The entire area that makes up Melanesia is characterized by a high variety of flora and fauna, a large part of which is endemic. Being located east of the Wallace Line, life in Melanesia has more in common with Australia than with Asia. Although Melanesia makes up less than half of one percent (0.5%) of the world’s land area, 5-10% of the planet’s species are found there, a ratio similar to the larger areas of Australia and the United States. Large parts of Melanesia, especially New Guinea, are unexplored by scientists and anthropologists. New species are discovered there regularly, and up to 44 uncontacted tribal groups are believed to exist in the rainforests of the island.

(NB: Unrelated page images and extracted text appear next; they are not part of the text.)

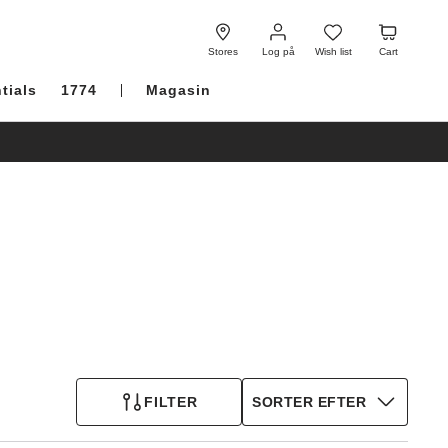
Log
Wish
Cart
på
list
Stores
Log på
Wish list
Cart
tials
1774
Magasin
FILTER
SORTER EFTER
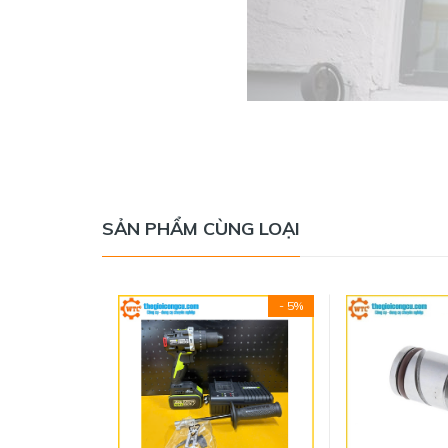
SẢN PHẨM CÙNG LOẠI
- 5%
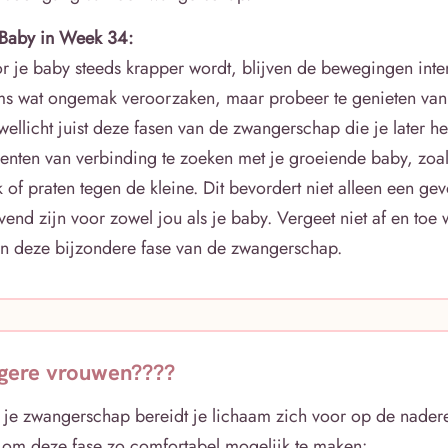
Baby in Week 34:
or je baby steeds krapper wordt, blijven de bewegingen inten
s wat ongemak veroorzaken, maar probeer te genieten van
ellicht juist deze fasen van de zwangerschap die je later he
enten van verbinding te zoeken met je groeiende baby, zoals
 of praten tegen de kleine. Dit bevordert niet alleen een ge
end zijn voor zowel jou als je baby. Vergeet niet af en toe 
 in deze bijzondere fase van de zwangerschap.
gere vrouwen????
 je zwangerschap bereidt je lichaam zich voor op de nader
ps om deze fase zo comfortabel mogelijk te maken:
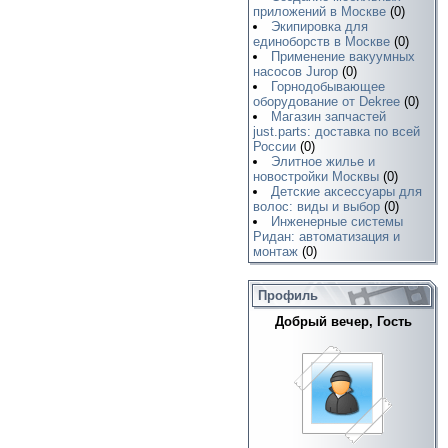
приложений в Москве
(0)
Экипировка для
единоборств в Москве
(0)
Применение вакуумных
насосов Jurop
(0)
Горнодобывающее
оборудование от Dekree
(0)
Магазин запчастей
just.parts: доставка по всей
России
(0)
Элитное жилье и
новостройки Москвы
(0)
Детские аксессуары для
волос: виды и выбор
(0)
Инженерные системы
Ридан: автоматизация и
монтаж
(0)
Профиль
Добрый вечер, Гость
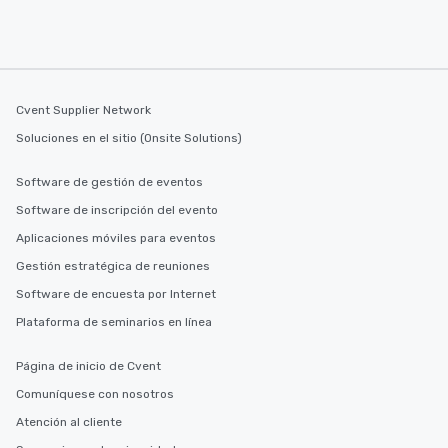
Cvent Supplier Network
Soluciones en el sitio (Onsite Solutions)
Software de gestión de eventos
Software de inscripción del evento
Aplicaciones móviles para eventos
Gestión estratégica de reuniones
Software de encuesta por Internet
Plataforma de seminarios en línea
Página de inicio de Cvent
Comuníquese con nosotros
Atención al cliente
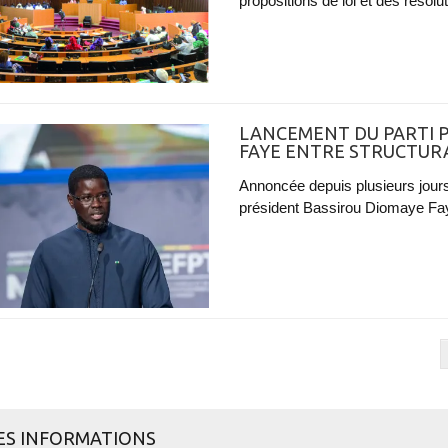
propositions de loi et des résol
LANCEMENT DU PARTI P
FAYE ENTRE STRUCTURA
Annoncée depuis plusieurs jours, 
président Bassirou Diomaye Faye
ES INFORMATIONS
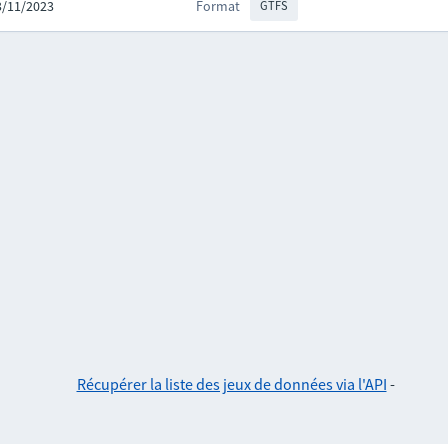
23/11/2023
Format
GTFS
Récupérer la liste des jeux de données via l'API
-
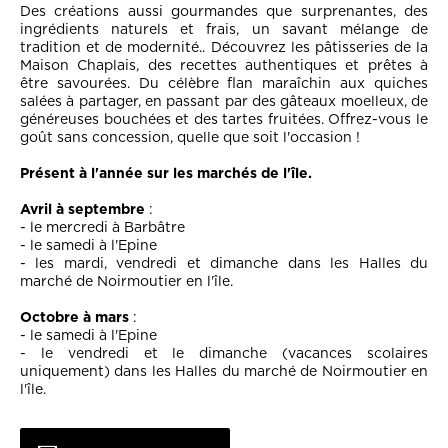
Des créations aussi gourmandes que surprenantes, des
ingrédients naturels et frais, un savant mélange de
tradition et de modernité.. Découvrez les pâtisseries de la
Maison Chaplais, des recettes authentiques et prêtes à
être savourées. Du célèbre flan maraîchin aux quiches
salées à partager, en passant par des gâteaux moelleux, de
généreuses bouchées et des tartes fruitées. Offrez-vous le
goût sans concession, quelle que soit l'occasion !
Présent à l'année sur les marchés de l'île.
Avril à septembre
:
- le mercredi à Barbâtre
- le samedi à l'Epine
- les
mardi, vendredi et dimanche
dans les H
alles du
marché de Noirmoutier en l'île.
Octobre à mars
:
- le samedi à l'Epine
- le vendredi et le dimanche (vacances scolaires
uniquement)
dans les H
alles du marché de Noirmoutier en
l'île.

Much of Melanesia consists of recently stabilizing and growing island nations, many of which have recently achieved greater autonomy and independence from Europe and the Western world. Vanuatu, an archipelago nestled between the Solomon Islands and New Caledonia, is one of the newest nations in the world, only founded in 1980. The Solomon Islands is another new country, part of the British Commonwealth, which has experienced ethnic turmoil in recent years . New Caledonia, to the south, is a large island administered by France but with an unusual legal status within the Republic. An independence movement is brewing there, similar to the independence movement that led to Vanuatu’s autonomy in 1980.